‘Record’ carbon output for buildings and construction

Buildings and construction set an unwanted new record in 2021 for carbon output, according to a new report from the UN Environment Programme.

The report revealed that construction activities rebounded in 2021 to pre-pandemic levels in most major economies, alongside more energy-intensive use of buildings as workplaces reopened. More emerging economies also increased their use of fossil fuel gases in buildings. In 2020 emissions from buildings reduced as a result of the Covid-19 pandemic.

Buildings energy demand posted its largest increase in ten years in 2021. As a result, CO2 emissions from buildings operations reached an all-time high, about a 5% increase from 2020 and 2% higher than the peak in 2019.

When adding in CO2 emissions from producing building materials (concrete, steel, aluminium, glass, and bricks), then buildings represented around 37% of global CO2 emissions in 2021.

The UN’s report highlights that some policy progress has been made since 2015 and global energy-efficiency investment has increased about 16%, but greater effort is necessary in the face of increasing square footage of buildings.

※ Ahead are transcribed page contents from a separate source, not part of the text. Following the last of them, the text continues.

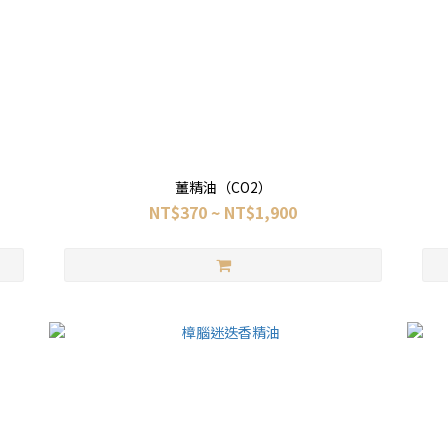
薑精油（CO2）
NT$370 ~ NT$1,900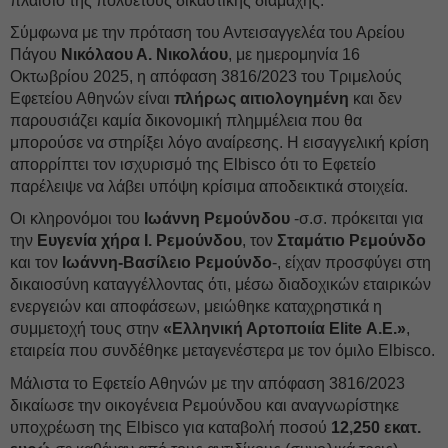
πλαίσιο της πολυετούς δικαστικής διαμάχης.
Σύμφωνα με την πρόταση του Αντεισαγγελέα του Αρείου
Πάγου
Νικόλαου Α. Νικολάου
, με ημερομηνία 16
Οκτωβρίου 2025, η απόφαση 3816/2023 του Τριμελούς
Εφετείου Αθηνών είναι
πλήρως αιτιολογημένη
και δεν
παρουσιάζει καμία δικονομική πλημμέλεια που θα
μπορούσε να στηρίξει λόγο αναίρεσης. Η εισαγγελική κρίση
απορρίπτει τον ισχυρισμό της Elbisco ότι το Εφετείο
παρέλειψε να λάβει υπόψη κρίσιμα αποδεικτικά στοιχεία.
Οι κληρονόμοι του
Ιωάννη Ρεμούνδου
-σ.σ. πρόκειται για
την
Ευγενία χήρα Ι. Ρεμούνδου
, τον
Σταμάτιο Ρεμούνδο
και τον
Ιωάννη-Βασίλειο Ρεμούνδο
-, είχαν προσφύγει στη
δικαιοσύνη καταγγέλλοντας ότι, μέσω διαδοχικών εταιρικών
ενεργειών και αποφάσεων, μειώθηκε καταχρηστικά η
συμμετοχή τους στην
«Ελληνική Αρτοποιία Elite Α.Ε.»
,
εταιρεία που συνδέθηκε μεταγενέστερα με τον όμιλο Elbisco.
Μάλιστα το Εφετείο Αθηνών με την απόφαση 3816/2023
δικαίωσε την οικογένεια Ρεμούνδου και αναγνωρίστηκε
υποχρέωση της Elbisco για καταβολή ποσού
12,250 εκατ.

As building square footage trends upward, U.N. leaders set goals to halve emissions from the ‘built environment’ by 2030 and for all new buildings to operate with net-zero in carbon by 2050. The targets are needed to ensure global temperatures do not increase more than 1.5 degrees Celsius – beyond that threshold, it is projected that weather disasters will become routine. 

More than 3,000 companies across the world have set or are in the process of committing to an emissions reduction through the Science Based Targets initiative, an institution that created a framework around reduction commitments for businesses, including leading construction OEMs, contractors and engineers.